As humans we are inevitably fixated on paradox and contradiction, on phenomena that don’t quite fit into our pre-existing structures of thought. (Hence perhaps our particular fascination with gargantuan flightless birds, a seeming contradiction in terms.) At the same time, the moment we encounter something that violates our conventional conceptual categories, we seek to re-encompass it within familiar habits of thought, including by naming it. Museums themselves are monuments to this paradoxical double desire: we seek to apprehend all that which is emphatically not us (not of our culture, not of our species, not of our world) while simultaneously trying to grasp that which connects us to alternate forms of existence. In striving to comprehend others, from distant places and far off times, we come to better understand ourselves, to ponder what we have been and what we might become.
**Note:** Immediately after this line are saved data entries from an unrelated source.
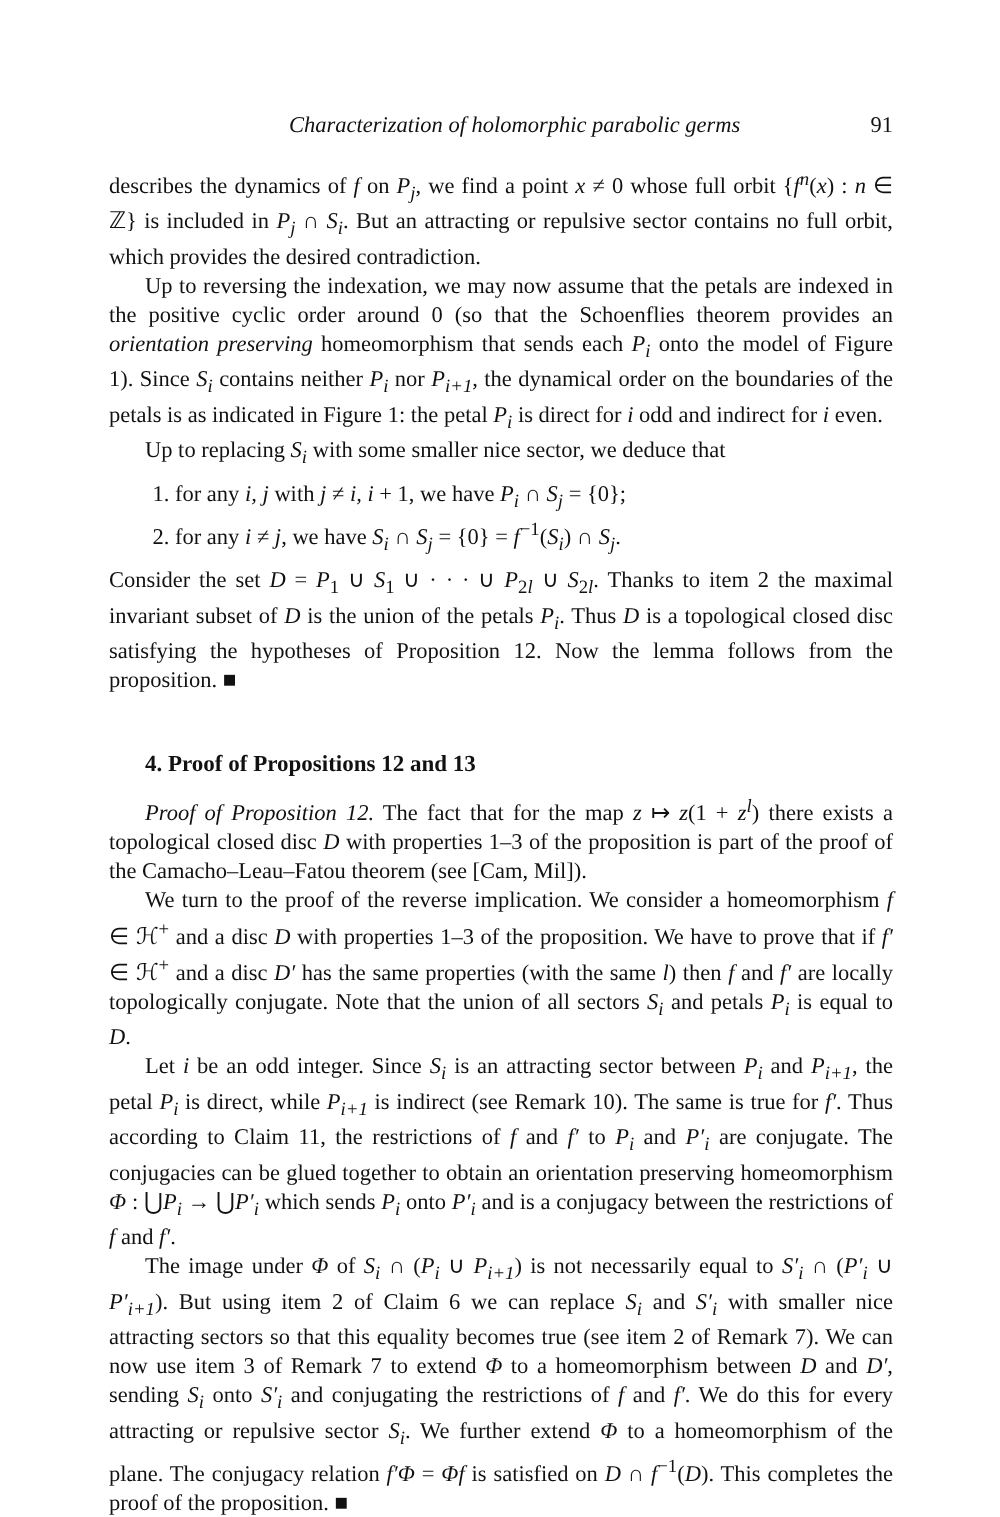Characterization of holomorphic parabolic germs 91
describes the dynamics of f on P<sub>j</sub>, we find a point x ≠ 0 whose full orbit {f<sup>n</sup>(x) : n ∈ ℤ} is included in P<sub>j</sub> ∩ S<sub>i</sub>. But an attracting or repulsive sector contains no full orbit, which provides the desired contradiction.
Up to reversing the indexation, we may now assume that the petals are indexed in the positive cyclic order around 0 (so that the Schoenflies theorem provides an orientation preserving homeomorphism that sends each P<sub>i</sub> onto the model of Figure 1). Since S<sub>i</sub> contains neither P<sub>i</sub> nor P<sub>i+1</sub>, the dynamical order on the boundaries of the petals is as indicated in Figure 1: the petal P<sub>i</sub> is direct for i odd and indirect for i even.
Up to replacing S<sub>i</sub> with some smaller nice sector, we deduce that
1. for any i, j with j ≠ i, i + 1, we have P<sub>i</sub> ∩ S<sub>j</sub> = {0};
2. for any i ≠ j, we have S<sub>i</sub> ∩ S<sub>j</sub> = {0} = f<sup>−1</sup>(S<sub>i</sub>) ∩ S<sub>j</sub>.
Consider the set D = P<sub>1</sub> ∪ S<sub>1</sub> ∪ · · · ∪ P<sub>2l</sub> ∪ S<sub>2l</sub>. Thanks to item 2 the maximal invariant subset of D is the union of the petals P<sub>i</sub>. Thus D is a topological closed disc satisfying the hypotheses of Proposition 12. Now the lemma follows from the proposition. ■
4. Proof of Propositions 12 and 13
Proof of Proposition 12. The fact that for the map z ↦ z(1 + z<sup>l</sup>) there exists a topological closed disc D with properties 1–3 of the proposition is part of the proof of the Camacho–Leau–Fatou theorem (see [Cam, Mil]).
We turn to the proof of the reverse implication. We consider a homeomorphism f ∈ ℋ<sup>+</sup> and a disc D with properties 1–3 of the proposition. We have to prove that if f′ ∈ ℋ<sup>+</sup> and a disc D′ has the same properties (with the same l) then f and f′ are locally topologically conjugate. Note that the union of all sectors S<sub>i</sub> and petals P<sub>i</sub> is equal to D.
Let i be an odd integer. Since S<sub>i</sub> is an attracting sector between P<sub>i</sub> and P<sub>i+1</sub>, the petal P<sub>i</sub> is direct, while P<sub>i+1</sub> is indirect (see Remark 10). The same is true for f′. Thus according to Claim 11, the restrictions of f and f′ to P<sub>i</sub> and P′<sub>i</sub> are conjugate. The conjugacies can be glued together to obtain an orientation preserving homeomorphism Φ : ⋃P<sub>i</sub> → ⋃P′<sub>i</sub> which sends P<sub>i</sub> onto P′<sub>i</sub> and is a conjugacy between the restrictions of f and f′.
The image under Φ of S<sub>i</sub> ∩ (P<sub>i</sub> ∪ P<sub>i+1</sub>) is not necessarily equal to S′<sub>i</sub> ∩ (P′<sub>i</sub> ∪ P′<sub>i+1</sub>). But using item 2 of Claim 6 we can replace S<sub>i</sub> and S′<sub>i</sub> with smaller nice attracting sectors so that this equality becomes true (see item 2 of Remark 7). We can now use item 3 of Remark 7 to extend Φ to a homeomorphism between D and D′, sending S<sub>i</sub> onto S′<sub>i</sub> and conjugating the restrictions of f and f′. We do this for every attracting or repulsive sector S<sub>i</sub>. We further extend Φ to a homeomorphism of the plane. The conjugacy relation f′Φ = Φf is satisfied on D ∩ f<sup>−1</sup>(D). This completes the proof of the proposition. ■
As we name the elephant bird, our cherished ambassador from a distant island and a long lost epoch, we hope to welcome them into our extended family here at the Museum, into a community dedicated to boundless curiosity about the universe and our place within it. The replicated bones of this grand skeleton are, strictly speaking, inanimate. Yet museums are places that almost magically bring back long lost things to life, and we look forward to re-animating the Elephant Bird, and in turn being rejuvenated ourselves, in the presence of this magnificent creature.

Finally, we are delighted that the elephant bird’s arrival (and associated naming contest) heralds the coming to the Museum of our long-awaited core attraction, the MSU Federal Credit Union “Science On a Sphere,” to be unveiled on Wednesday, November 13 at 5:30 pm in our new gallery on the first floor. The system will allow our students and faculty to author breathtaking animated visualizations of natural and social phenomena, speeding across a rotating globe in living color. With any luck, our students and curators will dream up immersive three-dimensional renditions of how elephant birds and kiwi evolved on islands far apart from one another, along evolutionary pathways that were both convergent and unique. Others may choose to illustrate in three dimensions the Tales of Sinbad and the mythical flying roc, plucking elephants into the air, or map out exciting conservation and species recovery programs now being developed by MSU researchers and students all across our imperiled planet. The elephant bird will tower over all us, a powerful reminder of the beautiful fragility of life, and of our boundless capacity for wonder in the face of an ever-mysterious and still-entrancing world.